■ Action item: Look for "source" in each line of the records, and copy the lines that have it.

++++++++++++++++++++

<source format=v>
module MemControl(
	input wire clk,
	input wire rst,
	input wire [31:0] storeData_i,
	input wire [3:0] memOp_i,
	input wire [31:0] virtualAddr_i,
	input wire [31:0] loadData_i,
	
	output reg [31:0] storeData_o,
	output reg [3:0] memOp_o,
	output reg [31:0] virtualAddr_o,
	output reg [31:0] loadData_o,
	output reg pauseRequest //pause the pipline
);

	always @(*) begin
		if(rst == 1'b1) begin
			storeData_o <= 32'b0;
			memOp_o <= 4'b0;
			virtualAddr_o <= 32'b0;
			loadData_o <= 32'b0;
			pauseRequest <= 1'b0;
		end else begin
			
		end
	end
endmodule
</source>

++++++++++++++++++++

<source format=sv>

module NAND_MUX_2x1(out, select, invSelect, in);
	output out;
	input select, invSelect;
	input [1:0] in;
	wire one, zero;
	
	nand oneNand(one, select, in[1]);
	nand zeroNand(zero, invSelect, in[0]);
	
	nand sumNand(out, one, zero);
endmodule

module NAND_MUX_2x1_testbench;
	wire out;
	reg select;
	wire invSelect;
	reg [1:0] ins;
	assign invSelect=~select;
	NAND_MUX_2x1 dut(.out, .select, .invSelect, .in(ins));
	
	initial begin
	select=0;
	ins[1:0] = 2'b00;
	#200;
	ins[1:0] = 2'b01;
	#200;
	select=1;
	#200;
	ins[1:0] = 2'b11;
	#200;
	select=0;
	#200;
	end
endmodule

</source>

++++++++++++++++++++

■ Response to the task:
<source format=v>
</source>
<source format=sv>
</source>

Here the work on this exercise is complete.